Incremental Processing Pattern

Your nightly job reprocesses 10TB. Only 50GB changed. You’re burning money and adding risk.

This is the incremental processing pattern. Process only what changed.

Two main approaches: Change Data Capture (CDC) captures every insert, update, and delete in near real-time - great when you need tight sync with your source systems. Daily deltas compare snapshots and process the differences - simpler to implement, works fine when overnight freshness is enough. Pick based on how fresh your downstream consumers actually need the data, not what sounds more impressive.

Why it matters:

Compute costs drop. You’re not churning through terabytes that haven’t changed since last week.

Risk drops. Touch less data at a time, fewer things can break. When something does break, recovery is faster because you’re not reprocessing everything since 2019.

Pipeline runtime shrinks. Hours become minutes when you skip unchanged data.

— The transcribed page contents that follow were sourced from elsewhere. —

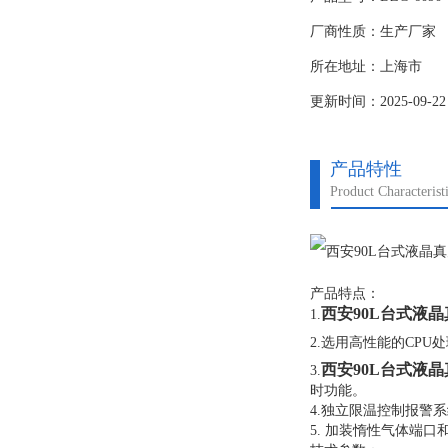
厂商性质：生产厂家
所在地址：上海市
更新时间：2025-09-22
产品特性
Product Characterist
产品特点：
西安90L台式液
1.
2.选用高性能的CP
西安90L台式液
3.
时功能。
4.独立限温控制报警
5. 加装惰性气体端口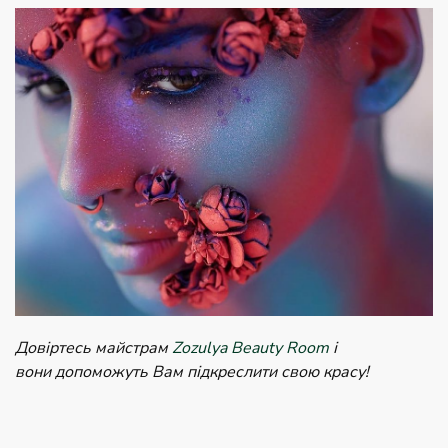
Довіртесь майстрам
Zozulya Beauty Room
і
вони допоможуть Вам підкреслити свою красу!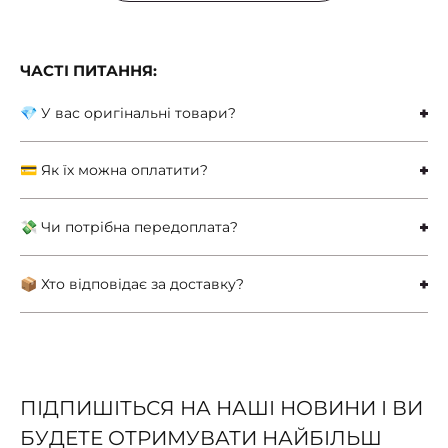
ЧАСТІ ПИТАННЯ:
💎 У вас оригінальні товари?
💳 Як їх можна оплатити?
💸 Чи потрібна передоплата?
📦 Хто відповідає за доставку?
ПІДПИШІТЬСЯ НА НАШІ НОВИНИ І ВИ
БУДЕТЕ ОТРИМУВАТИ НАЙБІЛЬШ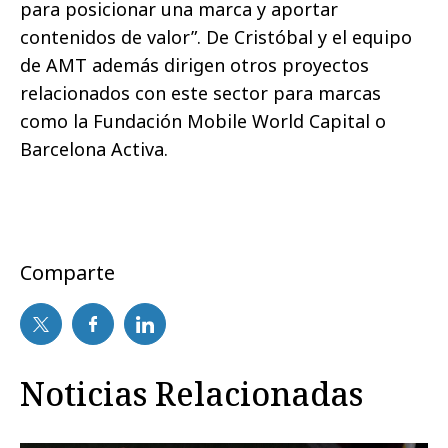
para posicionar una marca y aportar
contenidos de valor”. De Cristóbal y el equipo
de AMT además dirigen otros proyectos
relacionados con este sector para marcas
como la Fundación Mobile World Capital o
Barcelona Activa.
Comparte
Noticias Relacionadas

dbt makes this easy with incremental models. Most modern orchestrators support it. The tech is the simple part. Getting teams to let go of full refreshes because “that’s how we’ve always done it” - that’s where you’ll spend your energy.

Start with your largest, slowest pipelines. Ask: what percentage actually changes between runs? If the answer is under 20%, you’ve got a candidate.

Which of your pipelines are full-refresh when they could be incremental?